River and I, as usual, were left alone on Saturday as my parents shopped and dined. We both fell into an uneasy sleep.
We were awoken by tapping on the entry door. River jumped up and ran towards the sound. Suddenly, a yellow lab, wearing a top hat and a smock walked right through the closed door. He dragged what looked like an ice cream cart behind him. He let go of the cart and began to sing.
"Who can take some chicken?
Grind it up fine
Mix it up with other foods and a touch of equine
The kibble man can!
The kibble man can!
Who can take that mixture?
Dry and extrude it until its all merged
Cook on high until it looks like a rat turd
The kibble man can
The kibble man can
Because he mixes it with probiotics
To make your poop look good.”
He glided over to me and opened my crate door. I walked out and sat on the floor next to River. We were fascinated by this singing dog.

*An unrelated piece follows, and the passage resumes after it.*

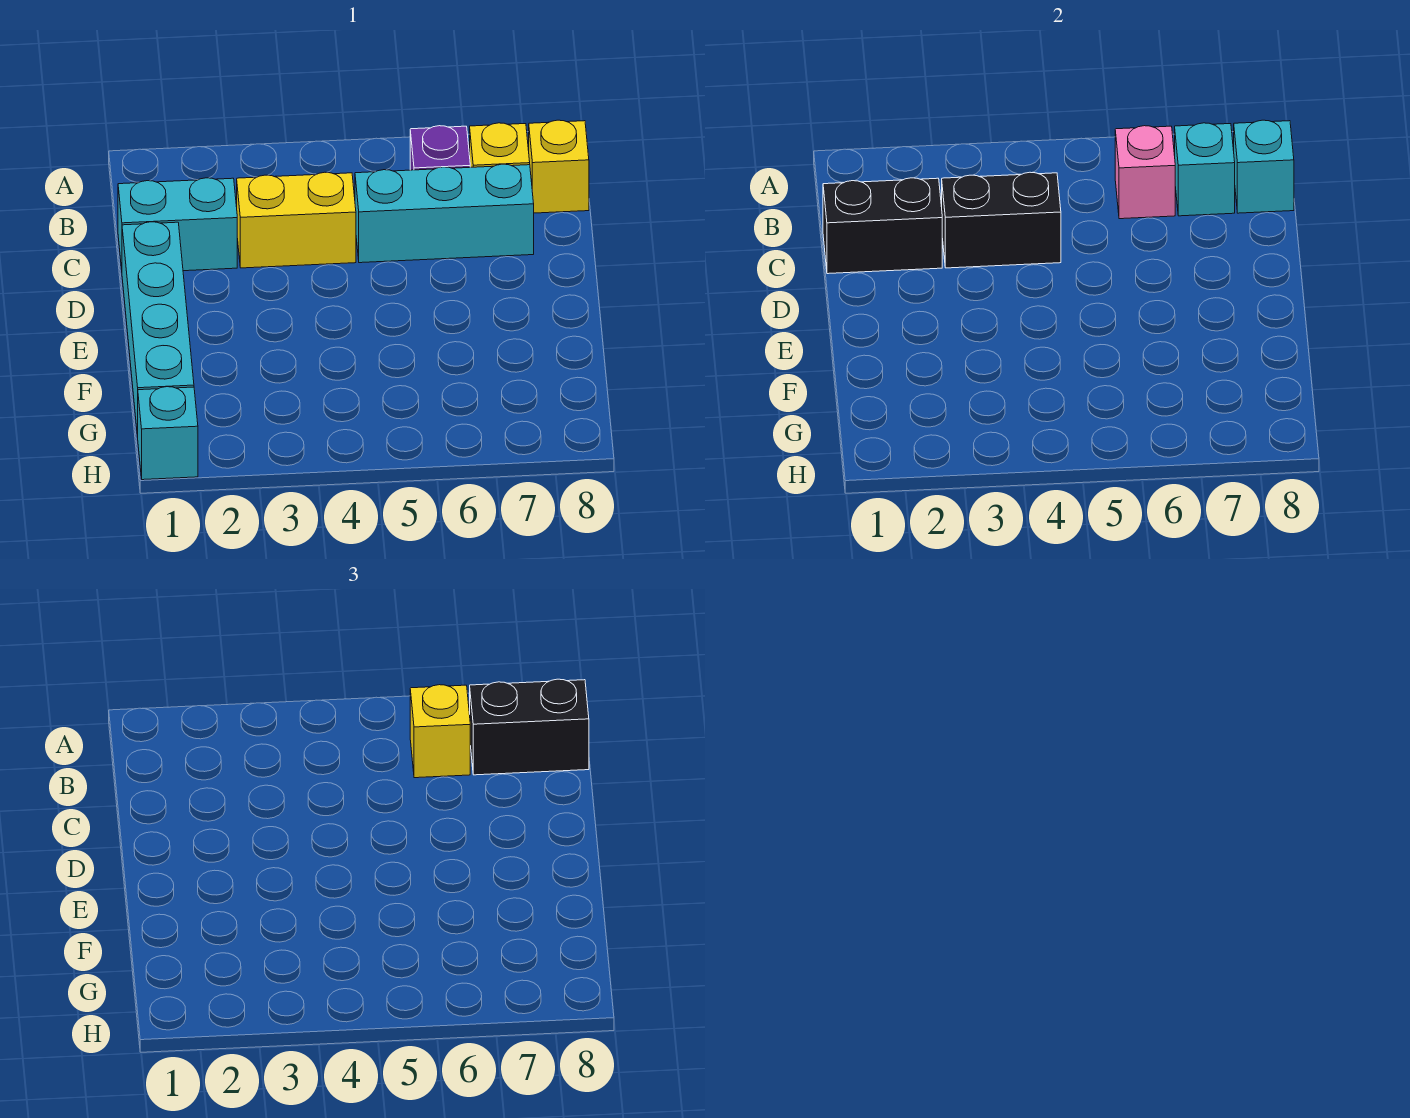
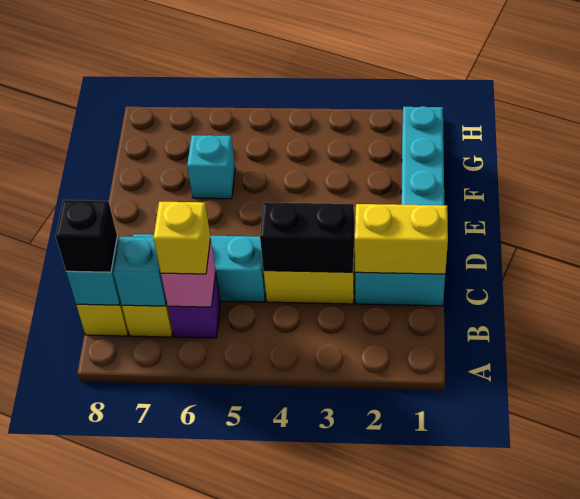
black brick B7:B8 level 3 -> black brick B8 level 3
black brick C1:C2 level 2 -> yellow brick C1:C2 level 2
cyan brick H1 level 1 -> cyan brick F6 level 1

"Are your parents feeding you the same old tired kibble?” he asked. “ Isn't it time you got to taste exotic proteins that will make your mouth explode Iinflavor?" He walked to the ice cream cart and lifted the lid.

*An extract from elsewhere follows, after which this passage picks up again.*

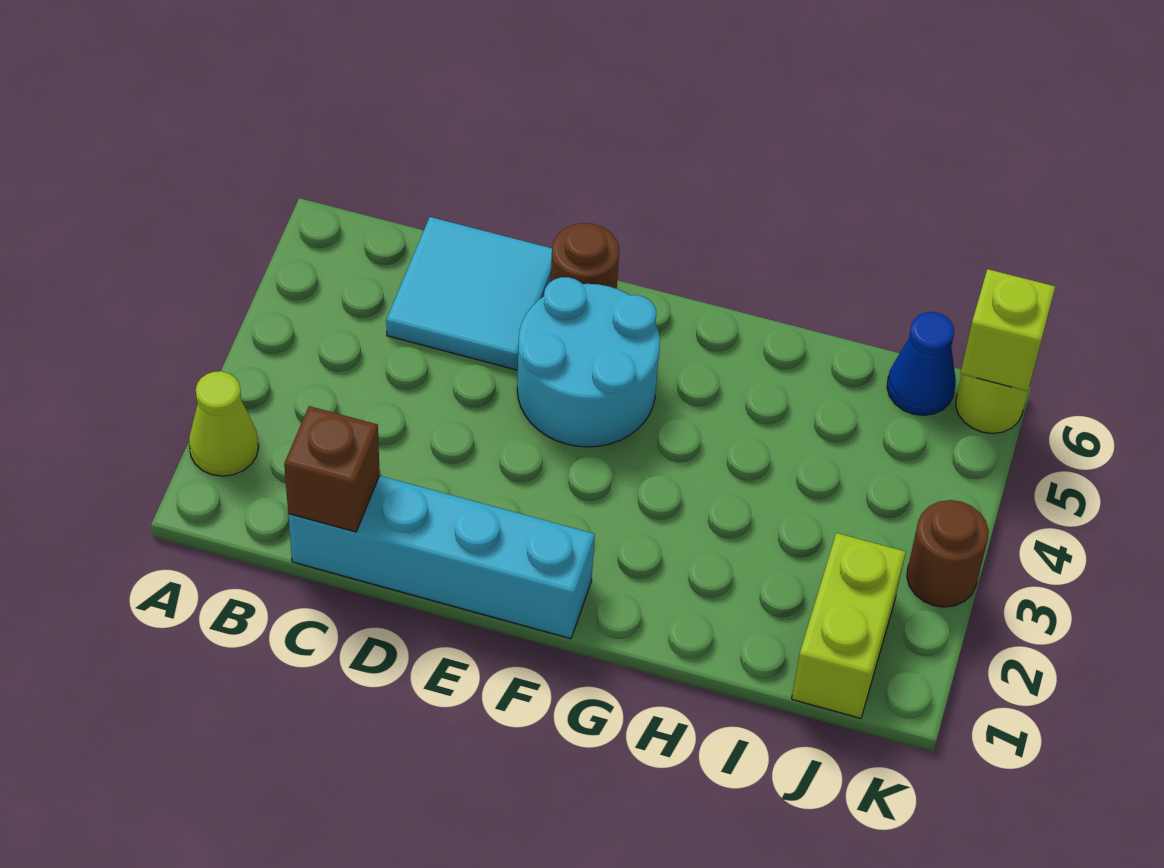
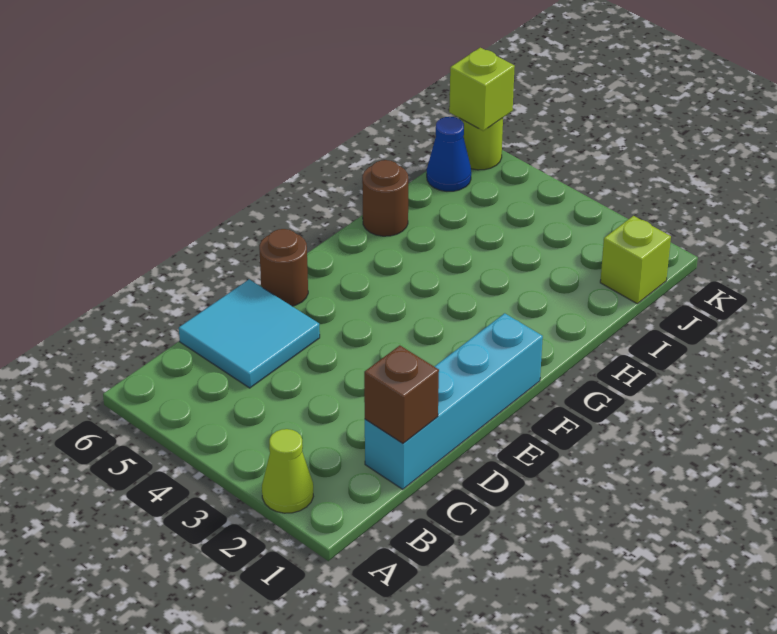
cyan round brick E4:F5 level 1 -> none
lime brick J1:J2 level 1 -> lime brick J1 level 1
brown round brick K3 level 1 -> brown round brick H6 level 1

"Come with me, and you'll find
Flavors beyond your imagination
Come with me, and you'll be free
Of boring kibble caused starvation."
"Now what kibble are you currently eating?" he asked. I told him Blue Buffalo Basics. He made a face. "Such bland food." He reached into the cart and brought out two kibbles. 'This is what you are currently eating,' he said handing them to us. We ate both. "How did that taste?' he asked.
"Like crap, as usual," River said.
The Lab shook his head sagely and reached into the cart. He held up two kibbles. "Would you believe that this small kibble comprises a mixture of free range of turkeys, chickens who have spent their entire life living in a penthouse suite at Trump towers, prize-winning pigs who have only been fed filet mignon, salmon who lived in a dentist's fish tank in Sydney Australia, virgin picked fruit, vegetables are grown by an 80-year-old farmer in Kansas with a germ phobia which makes him wash his hands every five minutes, and pumpkins picked from the patch where Linus awaited the great pumpkin?"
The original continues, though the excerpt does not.